The Crane Wife
The Decemberists
Avec The Crane Wife, les Decemberists n'en sont pas à leur coup d'essai, loin de là. Le groupe emmené par Colin Meloy (et dont le nom vient d'une tentative de coup d'état durement réprimée qu'avaient organisé les décembristes le 14 décembre 1825 pour obtenir du futur tsar Nicolas I une constitution) existe depuis 2002 et a enregistré pour le compte des petites structures Hush et Kill Rock Stars pas moins de trois excellents albums - dont l'indispensable Picaresque sorti en 2005. Toutefois, pour de nombreux Européens, le groupe fait figure de nouveau venu sur la scène musicale. Il faut dire que depuis qu'il a signé sur la major Capitol, le groupe jouit d'un réseau de distribution et de promotion élargi – et à la hauteur des aptitudes démontrées sur ses précédents efforts.
Évidemment, on connaît le genre de réactions épidermiques que déclenche chez les puristes de l'indie ce genre de décisions et pour de nombreuses personnes suivant le groupe depuis ses débuts, ce quatrième album est particulièrement redouté. Toutefois, Colin Meloy a assuré que le but premier de ce transfert juteux était de pouvoir bénéficier de moyens d'enregistrement et de production à la hauteur de ses attentes et on ne peut qu'abonder dans son sens à l'écoute de The Crane Wife. Les arrangements sur ce nouvel album restent dans la lignée des précédents efforts, précieux et raffinés, et il semble indéniable qu'en déliant les cordons de la bourse, Capitol a permis au groupe de travailler et réenregistrer ceux-ci à l'envi – notamment sous l'oeil attentif de leur ami Chris Walla de Death Cab For Cutie.
Mais une fois encore, ce n'est pas dans les arrangements, certes très réussis, qu'il faut aller chercher la véritable valeur ajoutée qui fait de The Decemberists un groupe à part et de The Crane Wife une nouvelle réussite, mais plutôt dans le livret qui accompagne ce dernier. C'est là que l'on peut se délecter des superbes paroles de Colin Meloy. Particulièrement influencé par la littérature, il y fait une nouvelle fois montre d'un talent d'écriture unique qui imprègne fortement les compositions du groupe. Après s'être inspiré du roman picaresque espagnol, Colin Meloy lorgne cette fois-ci du côté du Japon (une partie de The Crane Wife est inspirée d'un conte japonais) et de la Grande-Bretagne (une autre partie doit beaucoup à La Tempête de Shakespeare). Les histoires, Colin Meloy les aime romancées, gorgées d'émotions en tous genres et vecteurs de sensations fortes. Ce mélange de folk, de pop et de poésie trouve son écho le plus puissant dans les deux morceaux épiques de The Crane Wife: affichant respectivement 12 et 11 minutes au compteur, « The Island - Come and See - The Landlord’s Daughter - You’ll Not Feel The Drowning » et « The Crane Wife 1 And 2 » sont d'indispensables joyaux qui démontrent tout la maturité d'un groupe conscient de ses limites et ne reculant devant aucun sacrifice pour rendre son univers aussi accessible que possible.

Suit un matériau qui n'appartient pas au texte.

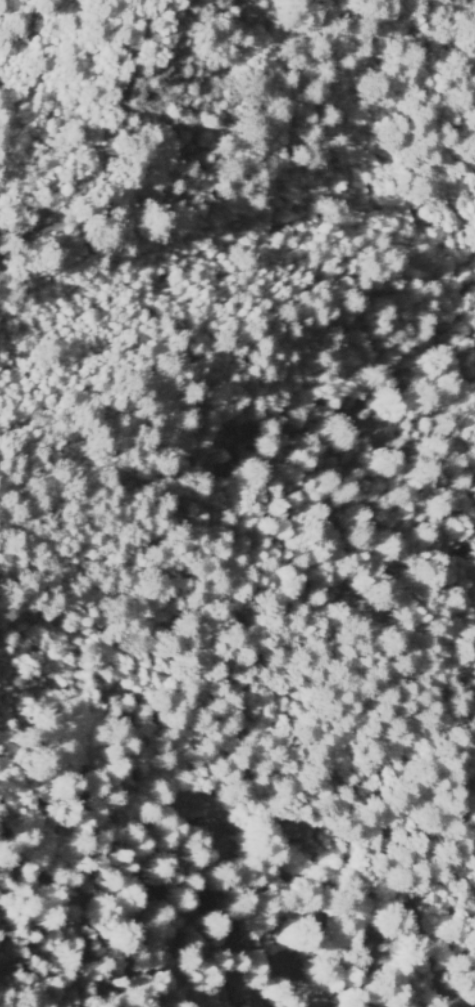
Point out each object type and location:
building: (303, 830)
road: (355, 951)
building: (253, 986)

Un peu trop policé et pas assez décomplexé pour venir titiller Picaresque, The Crane Wife n'est clairement pas le meilleur album du groupe de Portland. Il n'en reste pas moins qu'en raison de sa densité théâtrale prenante, de la personnalité forte de son chanteur et de sa déconcertante facilité à briller sur tous les types de formats, cette nouvelle livraison des Decemberists risque fort de squatter votre platine dans les semaines et mois à venir.